To leave this in the hands of the current screeners would be disastrous, to hire professionals to do this job would be equally disastrous – have you ever seen profilers or behaviorists in action? Or should I say, inaction?

“But I do expect some interference in individual lives here, because protecting us from attack IS a Constitutional role of the government.”

You mean like that hellacious piece of freedom sucking legislation called the Patriot Act? Talk about an oxymoron!

There are no easy answers, no fool proof measures that will keep us “safe”. If we are going to have searches, then everyone should be searched; even 17 year old girls and their mothers because, as is historically documented, women and children have been used as explosive transporters. To me, this is much less invasive than having some government shadow agency “profile” me the minute I buy my airline ticket.

“Where government needs cut most is where their role is not Constitutionally mandated (Education, welfare (of all stripes), mandate rule over states).”

I also would like a streamlined, more efficient government but you do realize that many of these “interferences” you complain about actually came about because of states that insisted on denying certain Americans their civil rights.

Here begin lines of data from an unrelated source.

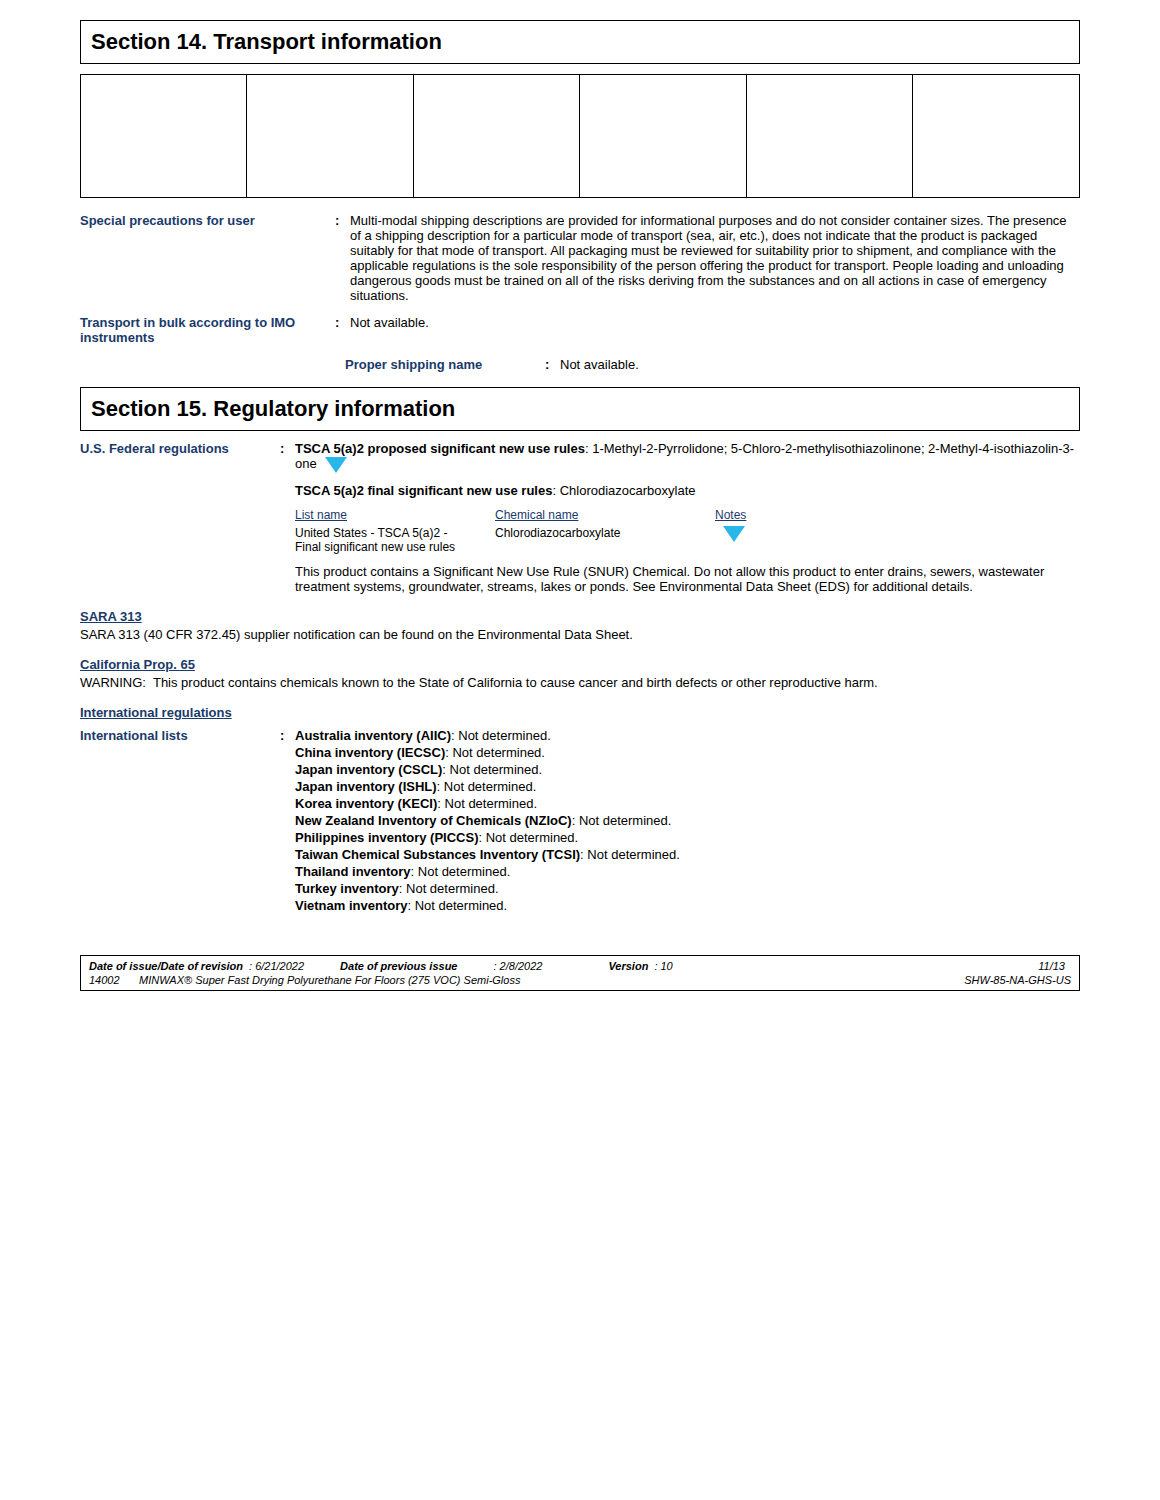Section 14. Transport information
Special precautions for user
:
Multi-modal shipping descriptions are provided for informational purposes and do not consider container sizes. The presence of a shipping description for a particular mode of transport (sea, air, etc.), does not indicate that the product is packaged suitably for that mode of transport. All packaging must be reviewed for suitability prior to shipment, and compliance with the applicable regulations is the sole responsibility of the person offering the product for transport. People loading and unloading dangerous goods must be trained on all of the risks deriving from the substances and on all actions in case of emergency situations.
Transport in bulk according to IMO instruments
:
Not available.
Proper shipping name
:
Not available.
Section 15. Regulatory information
U.S. Federal regulations
:
TSCA 5(a)2 proposed significant new use rules: 1-Methyl-2-Pyrrolidone; 5-Chloro-2-methylisothiazolinone; 2-Methyl-4-isothiazolin-3-one
TSCA 5(a)2 final significant new use rules: Chlorodiazocarboxylate
| List name | Chemical name | Notes |
| --- | --- | --- |
| United States - TSCA 5(a)2 - Final significant new use rules | Chlorodiazocarboxylate | |
This product contains a Significant New Use Rule (SNUR) Chemical. Do not allow this product to enter drains, sewers, wastewater treatment systems, groundwater, streams, lakes or ponds. See Environmental Data Sheet (EDS) for additional details.
SARA 313
SARA 313 (40 CFR 372.45) supplier notification can be found on the Environmental Data Sheet.
California Prop. 65
WARNING: This product contains chemicals known to the State of California to cause cancer and birth defects or other reproductive harm.
International regulations
International lists
:
Australia inventory (AIIC): Not determined.
China inventory (IECSC): Not determined.
Japan inventory (CSCL): Not determined.
Japan inventory (ISHL): Not determined.
Korea inventory (KECI): Not determined.
New Zealand Inventory of Chemicals (NZIoC): Not determined.
Philippines inventory (PICCS): Not determined.
Taiwan Chemical Substances Inventory (TCSI): Not determined.
Thailand inventory: Not determined.
Turkey inventory: Not determined.
Vietnam inventory: Not determined.
Date of issue/Date of revision : 6/21/2022 Date of previous issue : 2/8/2022 Version : 10 11/13
14002 MINWAX® Super Fast Drying Polyurethane For Floors (275 VOC) Semi-Gloss SHW-85-NA-GHS-US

Without that government interference black students would have been denied the right to attend decent schools and murderers would have gotten away with torturing and killing unarmed civil rights workers.

Some of those crying and gnashing their teeth over “all this gov’ment” today are the same vile bigots who brought it to bear in the first place.

You can’t compartmentalize freedoms and rights into isolated pockets that you can assign. Usually the triggering factor cascades into other life areas and in order to ensure equal freedoms and rights, the government has to branch out.

That Constitution is not a pick and choose your cause document. It was meant to be taken as a whole. And it was meant to ensure the rights of ALL Americans.

rockync said...

dmarks – I have read the Patriot Act and paid close attention to how it has been used. Among other things, the act gives agents of the federal government the authority to not only intercept wire, oral and electronic communications “related to terrorism” (who determines what qualifies; are there guidelines?) but also those communications related to “computer fraud and abuse offenses.” Where are the checks and balances to keep this act from being wantonly abused.
For instance, at least 1 million financial records were obtained from certain Las Vegas businesses using this act and the act has been used to prosecute drug dealers and those who kept meth labs.